**WORK ORDER**: Put every line of text from all the records into a numbered list, skipping blank lines and leaving out the pictures.

Rendered chart pictures
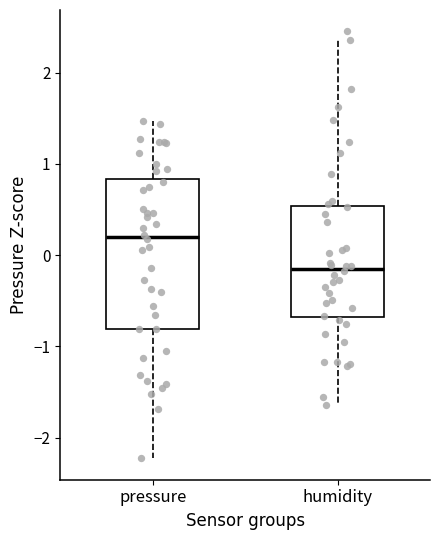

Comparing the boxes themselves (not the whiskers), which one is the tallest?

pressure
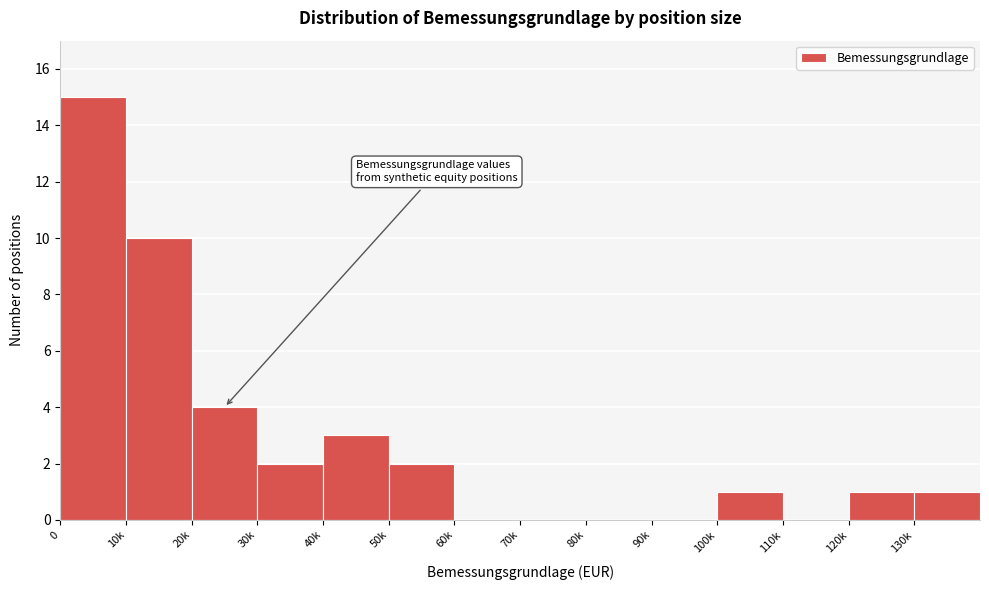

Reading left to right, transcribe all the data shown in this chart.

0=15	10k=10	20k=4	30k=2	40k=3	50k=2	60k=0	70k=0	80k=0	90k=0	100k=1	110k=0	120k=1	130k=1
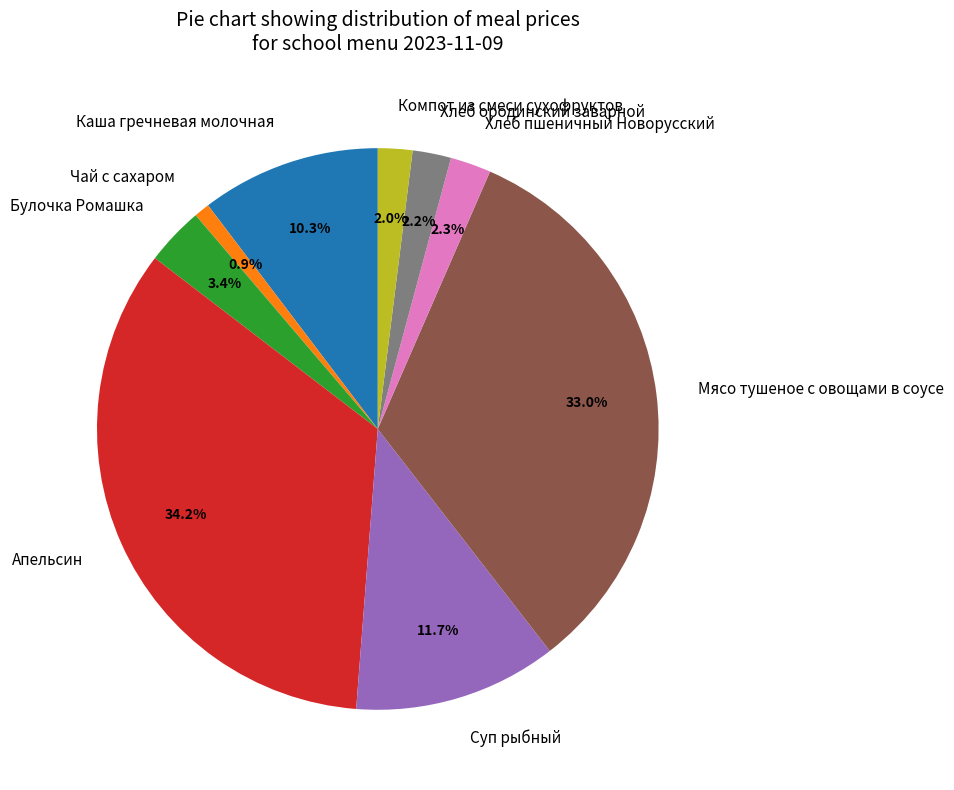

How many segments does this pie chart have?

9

**OUTPUT FOR THIS TASK**:
1. Comparing the boxes themselves (not the whiskers), which one is the tallest?
2. pressure
3. Reading left to right, transcribe all the data shown in this chart.
4. 0=15	10k=10	20k=4	30k=2	40k=3	50k=2	60k=0	70k=0	80k=0	90k=0	100k=1	110k=0	120k=1	130k=1
5. How many segments does this pie chart have?
6. 9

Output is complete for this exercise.